Moving on. Moonraker is notable in that it is the third and final (to date) movie in the series to feature a song performed by Shirley Bassey (if you discount the unused one she recorded for Thunderball). Generally considered the weakest of her three official offerings however; I personally prefer it at least over ‘Diamonds are Forever’ (The perennial ‘Goldfinger’ remaining pretty much untouchable out in front of course). I think it’s a great song and its musical motifs perfectly echo the space theme of the movie without resorting to the use of any crude blips or zaps so prevalent at the time in ‘spacey’ theme music.

The one concession to slightly questionable late ’70s taste is the clunky disco version of the song played over the end titles. We can forgive them that though because it was 1979 after all, and disco was about as all encompassing as Star Wars!

 

John Barry’s orchestral cues and themes throughout are beautiful and memorable, wonderfully describing in music what the finer elements of the movie convey in rich or dreamy visuals. Not much of the classic Bond themes though, but you don’t really miss them until you realise they’re not there (if that makes any sense at all).

 

And so to close; I must do a quick shout out to all the fans of Bond double entendres out there. Moonraker has one of the best….

Allow me:

After saving the Earth; Bond and Goodhead retire to their shuttle’s obligatory boudoir and make with the naughties.

Meanwhile M, Q and the minister of defence have patched into the shuttle’s vid-com and are presented with Bond and Goodhead floating weightlessly mid-coitus.

“My God! What’s Bond doing?” says the appalled minister, eying the view-screen.

“I think he’s attempting re-entry sir” says Q looking at a different (presumably telemetry filled) screen.
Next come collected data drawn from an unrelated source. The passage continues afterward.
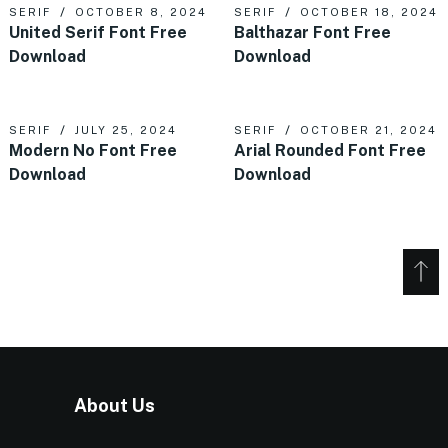
SERIF
OCTOBER 8, 2024
SERIF
OCTOBER 18, 2024
United Serif Font Free
Balthazar Font Free
Download
Download
SERIF
JULY 25, 2024
SERIF
OCTOBER 21, 2024
Modern No Font Free
Arial Rounded Font Free
Download
Download
About Us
It’s classic, funny, perfectly timed and a fitting cap to this most comedic and fun filled 007 episode yet.

 

A flawed gem to be sure, and a product of its time in more ways than one (not all of them good); but a gem nonetheless, and I still love it to pieces. Time may not have been kind to Moonraker and I suppose its place in the Bond pantheon may always be somewhere out of most people’s top 5. The space/sci-fi aspect will always bother some folks. The overtly lightweight, less than lethal, fun and comedy aspects will bother others (just remembered the Drax lab whose entry keypad plays the famous theme from Spielberg’s Close Encounters when the correct code is entered!!!). We will never see its like again I suspect though, which in some ways is a bit of a shame. Casino Royale it’s not, but it’s not trying to be either. Moonraker is totally unapologetic in its light entertainment purity, and on that level it’s still a winner.